Ann Pharmacother. 2010 Dec;44(12):1896-904. doi: 10.1345/aph.1P385. Epub 2010 Nov 2.
Medication adherence among patients with epilepsy remains a significant challenge, even for patients prescribed newer antiepileptic drugs (AEDs), leading to increased risks of seizures, hospitalizations, and higher treatment costs. Despite substantial research identifying numerous risk factors, the role of specific medications has been neglected.
To analyze adherence to 9 different AEDs in a national clinical sample of elderly patients with new-onset epilepsy.
Patients over age 66 receiving care in the Veterans Health Administration were eligible if they met criteria for new-onset epilepsy with AED monotherapy of at least 3 months.

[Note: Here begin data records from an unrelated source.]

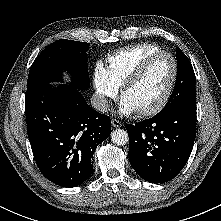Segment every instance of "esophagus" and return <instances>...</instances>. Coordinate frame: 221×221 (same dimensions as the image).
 <instances>
[{"mask_svg":"<svg viewBox=\"0 0 221 221\" xmlns=\"http://www.w3.org/2000/svg\"><path fill=\"white\" fill-rule=\"evenodd\" d=\"M111 122H112L113 127H115V128H119L122 126V123L114 118L112 119Z\"/></svg>","mask_w":221,"mask_h":221,"instance_id":"obj_1","label":"esophagus"}]
</instances>
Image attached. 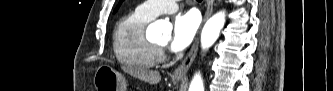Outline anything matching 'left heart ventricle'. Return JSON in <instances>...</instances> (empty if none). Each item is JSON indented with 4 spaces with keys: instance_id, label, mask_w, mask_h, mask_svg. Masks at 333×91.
Returning <instances> with one entry per match:
<instances>
[{
    "instance_id": "1",
    "label": "left heart ventricle",
    "mask_w": 333,
    "mask_h": 91,
    "mask_svg": "<svg viewBox=\"0 0 333 91\" xmlns=\"http://www.w3.org/2000/svg\"><path fill=\"white\" fill-rule=\"evenodd\" d=\"M166 43H167V39H161V40L157 41L156 44L161 45V46H165Z\"/></svg>"
}]
</instances>
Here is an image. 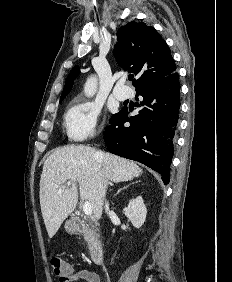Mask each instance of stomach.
<instances>
[{"label":"stomach","instance_id":"1","mask_svg":"<svg viewBox=\"0 0 232 282\" xmlns=\"http://www.w3.org/2000/svg\"><path fill=\"white\" fill-rule=\"evenodd\" d=\"M77 227L78 226L74 219H70L65 222V229L68 233H71V234L75 233L77 230Z\"/></svg>","mask_w":232,"mask_h":282}]
</instances>
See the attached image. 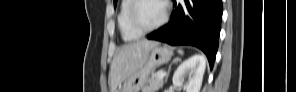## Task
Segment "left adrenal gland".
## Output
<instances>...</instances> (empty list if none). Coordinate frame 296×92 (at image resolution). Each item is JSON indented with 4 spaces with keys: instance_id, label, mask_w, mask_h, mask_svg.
Listing matches in <instances>:
<instances>
[{
    "instance_id": "obj_1",
    "label": "left adrenal gland",
    "mask_w": 296,
    "mask_h": 92,
    "mask_svg": "<svg viewBox=\"0 0 296 92\" xmlns=\"http://www.w3.org/2000/svg\"><path fill=\"white\" fill-rule=\"evenodd\" d=\"M178 61H180V58H175V59H173L172 63L169 65L168 70H167V73H166V75H165V83L167 82V79H168L169 72H170V70H171V66H172V64H173V63H177Z\"/></svg>"
}]
</instances>
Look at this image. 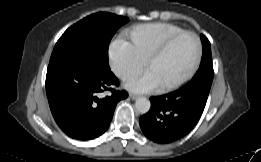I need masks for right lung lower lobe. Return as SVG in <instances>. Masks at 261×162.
I'll use <instances>...</instances> for the list:
<instances>
[{
    "label": "right lung lower lobe",
    "instance_id": "98d812e1",
    "mask_svg": "<svg viewBox=\"0 0 261 162\" xmlns=\"http://www.w3.org/2000/svg\"><path fill=\"white\" fill-rule=\"evenodd\" d=\"M119 81L109 65L90 56H75L49 64L46 93L58 126L78 140L102 135L109 127L116 104L128 96L126 91L109 88ZM105 90L112 95L98 98Z\"/></svg>",
    "mask_w": 261,
    "mask_h": 162
}]
</instances>
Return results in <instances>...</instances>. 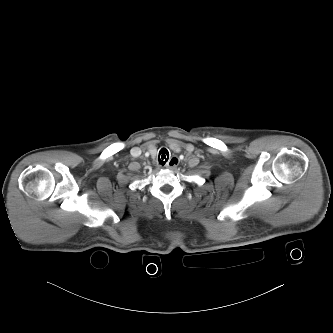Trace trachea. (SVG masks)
<instances>
[{"instance_id": "1", "label": "trachea", "mask_w": 333, "mask_h": 333, "mask_svg": "<svg viewBox=\"0 0 333 333\" xmlns=\"http://www.w3.org/2000/svg\"><path fill=\"white\" fill-rule=\"evenodd\" d=\"M168 158H169L168 150L166 148H162L159 152V158H158L159 164L163 166L167 162Z\"/></svg>"}]
</instances>
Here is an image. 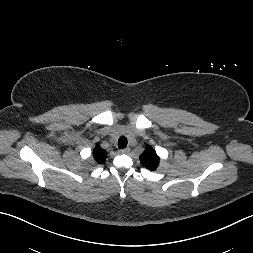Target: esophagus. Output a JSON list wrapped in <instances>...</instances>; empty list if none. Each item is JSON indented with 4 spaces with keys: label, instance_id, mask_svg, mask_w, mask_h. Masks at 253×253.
<instances>
[{
    "label": "esophagus",
    "instance_id": "esophagus-1",
    "mask_svg": "<svg viewBox=\"0 0 253 253\" xmlns=\"http://www.w3.org/2000/svg\"><path fill=\"white\" fill-rule=\"evenodd\" d=\"M119 152L122 153V154H127V153L130 152V149L129 148H123V149H120Z\"/></svg>",
    "mask_w": 253,
    "mask_h": 253
}]
</instances>
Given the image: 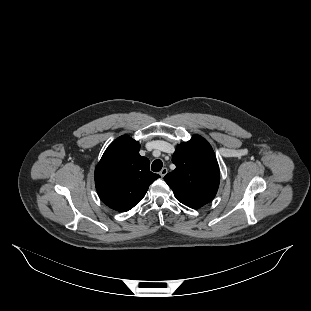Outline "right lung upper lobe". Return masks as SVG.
I'll list each match as a JSON object with an SVG mask.
<instances>
[{
	"label": "right lung upper lobe",
	"mask_w": 311,
	"mask_h": 311,
	"mask_svg": "<svg viewBox=\"0 0 311 311\" xmlns=\"http://www.w3.org/2000/svg\"><path fill=\"white\" fill-rule=\"evenodd\" d=\"M140 144L127 135L114 140L95 169V185L110 208L126 212L145 196L160 176L149 170L148 158L139 154Z\"/></svg>",
	"instance_id": "right-lung-upper-lobe-1"
}]
</instances>
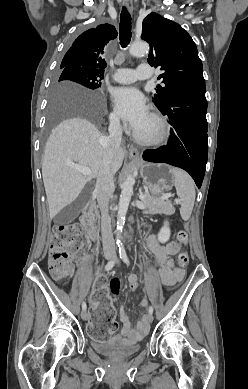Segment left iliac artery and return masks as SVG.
<instances>
[{"label":"left iliac artery","mask_w":248,"mask_h":389,"mask_svg":"<svg viewBox=\"0 0 248 389\" xmlns=\"http://www.w3.org/2000/svg\"><path fill=\"white\" fill-rule=\"evenodd\" d=\"M119 254H120V258L126 263V264H130L129 262V259L127 257V254H126V251H125V248L123 246H121L119 248ZM149 313L152 314L153 313V307L150 306L149 307Z\"/></svg>","instance_id":"left-iliac-artery-1"}]
</instances>
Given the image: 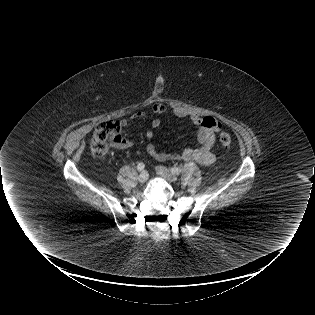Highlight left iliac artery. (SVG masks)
Masks as SVG:
<instances>
[{"instance_id":"1","label":"left iliac artery","mask_w":315,"mask_h":315,"mask_svg":"<svg viewBox=\"0 0 315 315\" xmlns=\"http://www.w3.org/2000/svg\"><path fill=\"white\" fill-rule=\"evenodd\" d=\"M193 165H194L193 163H189V164H186V165L184 166V168H171V172H172L173 174H177V175H178V174H180L182 171L192 168Z\"/></svg>"}]
</instances>
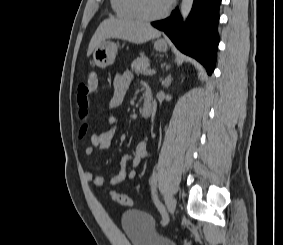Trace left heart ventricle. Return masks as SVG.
I'll list each match as a JSON object with an SVG mask.
<instances>
[{"mask_svg":"<svg viewBox=\"0 0 283 245\" xmlns=\"http://www.w3.org/2000/svg\"><path fill=\"white\" fill-rule=\"evenodd\" d=\"M169 0H141V6L145 13L155 15L162 12Z\"/></svg>","mask_w":283,"mask_h":245,"instance_id":"b2bd125f","label":"left heart ventricle"}]
</instances>
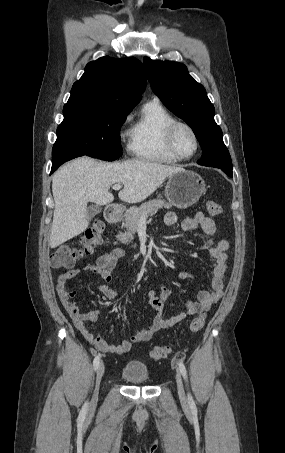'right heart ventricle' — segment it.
<instances>
[{
	"label": "right heart ventricle",
	"instance_id": "obj_1",
	"mask_svg": "<svg viewBox=\"0 0 285 453\" xmlns=\"http://www.w3.org/2000/svg\"><path fill=\"white\" fill-rule=\"evenodd\" d=\"M170 112L158 100L146 102L129 131V151L135 157L160 163L180 161L165 144V131L175 122Z\"/></svg>",
	"mask_w": 285,
	"mask_h": 453
}]
</instances>
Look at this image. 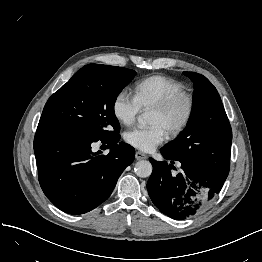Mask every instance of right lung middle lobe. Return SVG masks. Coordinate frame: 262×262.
I'll use <instances>...</instances> for the list:
<instances>
[{
	"label": "right lung middle lobe",
	"mask_w": 262,
	"mask_h": 262,
	"mask_svg": "<svg viewBox=\"0 0 262 262\" xmlns=\"http://www.w3.org/2000/svg\"><path fill=\"white\" fill-rule=\"evenodd\" d=\"M135 75L134 70L122 67L86 65L48 99L39 123L68 127L99 139L115 136L120 125L114 104Z\"/></svg>",
	"instance_id": "dd1d6c3e"
}]
</instances>
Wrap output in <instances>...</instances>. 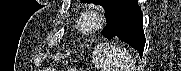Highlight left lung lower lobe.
Instances as JSON below:
<instances>
[{
	"mask_svg": "<svg viewBox=\"0 0 181 71\" xmlns=\"http://www.w3.org/2000/svg\"><path fill=\"white\" fill-rule=\"evenodd\" d=\"M107 25L102 34L107 38L117 37L137 49L142 56L145 46L143 14L137 0H117L105 12Z\"/></svg>",
	"mask_w": 181,
	"mask_h": 71,
	"instance_id": "left-lung-lower-lobe-1",
	"label": "left lung lower lobe"
}]
</instances>
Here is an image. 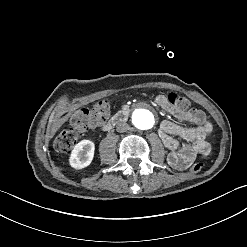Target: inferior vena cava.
<instances>
[{"label": "inferior vena cava", "mask_w": 247, "mask_h": 247, "mask_svg": "<svg viewBox=\"0 0 247 247\" xmlns=\"http://www.w3.org/2000/svg\"><path fill=\"white\" fill-rule=\"evenodd\" d=\"M129 125L127 123H124V122H120L116 125V130L117 132H126L129 130Z\"/></svg>", "instance_id": "obj_1"}]
</instances>
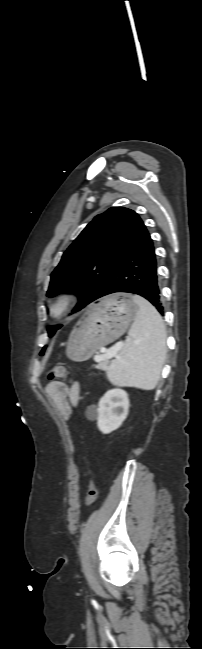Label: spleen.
I'll list each match as a JSON object with an SVG mask.
<instances>
[{
    "label": "spleen",
    "instance_id": "obj_1",
    "mask_svg": "<svg viewBox=\"0 0 202 649\" xmlns=\"http://www.w3.org/2000/svg\"><path fill=\"white\" fill-rule=\"evenodd\" d=\"M139 312L122 351L108 372L111 383L150 390L156 387L166 354V328L155 307L134 295Z\"/></svg>",
    "mask_w": 202,
    "mask_h": 649
}]
</instances>
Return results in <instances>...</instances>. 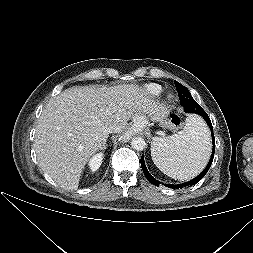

A cross-sectional study design was used to assess adherence as defined by the medication possession ratio (MPR) and a 90-day or longer medication gap. Multivariable logistic regression modeled each dichotomous adherence outcome as a function of clinical and demographic measures.
The sample (N = 6373) was primarily male (98%), white (79%), and exempt from medication copayments due to disability status; nearly 40% had a prior psychiatric or dementia diagnosis. Nearly half of the patients were poorly adherent, with rates ranging from 42% to 63% across AEDs. In multivariable models, patients on phenobarbital, valproate, and gabapentin were significantly less likely to be adherent on both outcomes, while lamotrigine and levetiracetam were positively associated with adherence per the MPR.
Adherence difficulty in this elderly cohort is attributable to several factors, yet specific AEDs substantially increased this risk. Drugs that produce adverse effects such as cognitive difficulty or weight gain may prove detrimental to maintaining appropriate adherence early in the treatment course. Given comparable efficacy among AEDs, providers should be aware that certain medications impart differential risks of poor adherence in older patients with epilepsy.
即使对于服用新型抗癫痫药物(AED)的患者,癫痫患者的药物依从性仍然是一个重大挑战,这会增加癫痫发作、住院和更高治疗成本的风险。尽管有大量研究确定了许多风险因素,但特定药物的作用却被忽视了。
分析在一个新诊断为癫痫的老年患者的全国临床样本中,对 9 种不同 AED 的依从性。
如果患者符合新诊断为癫痫的标准,且接受 AED 单药治疗至少 3 个月,则符合退伍军人健康管理局的老年患者入选标准。采用横断面研究设计评估药物占有率(MPR)和 90 天或更长时间的药物空白定义的依从性。多变量逻辑回归模型将每个二项式依从性结果作为临床和人口统计学措施的函数进行建模。
该样本(N=6373)主要为男性(98%)、白人(79%),因残疾状况而免于药物共付额;近 40%的患者有先前的精神或痴呆诊断。近一半的患者依从性差,9 种 AED 中的每一种的发生率从 42%到 63%不等。在多变量模型中,服用苯巴比妥、丙戊酸钠和加巴喷丁的患者在两种结果上都不太可能依从,而拉莫三嗪和左乙拉西坦与 MPR 一致,与依从性呈正相关。
在这个老年队列中,依从性困难归因于几个因素,但特定的 AED 极大地增加了这种风险。会导致认知困难或体重增加等不良反应的药物可能会在治疗早期对维持适当的依从性产生不利影响。鉴于 AED 的疗效相当,提供者应意识到,在老年癫痫患者中,某些药物会带来不同的依从性不良风险。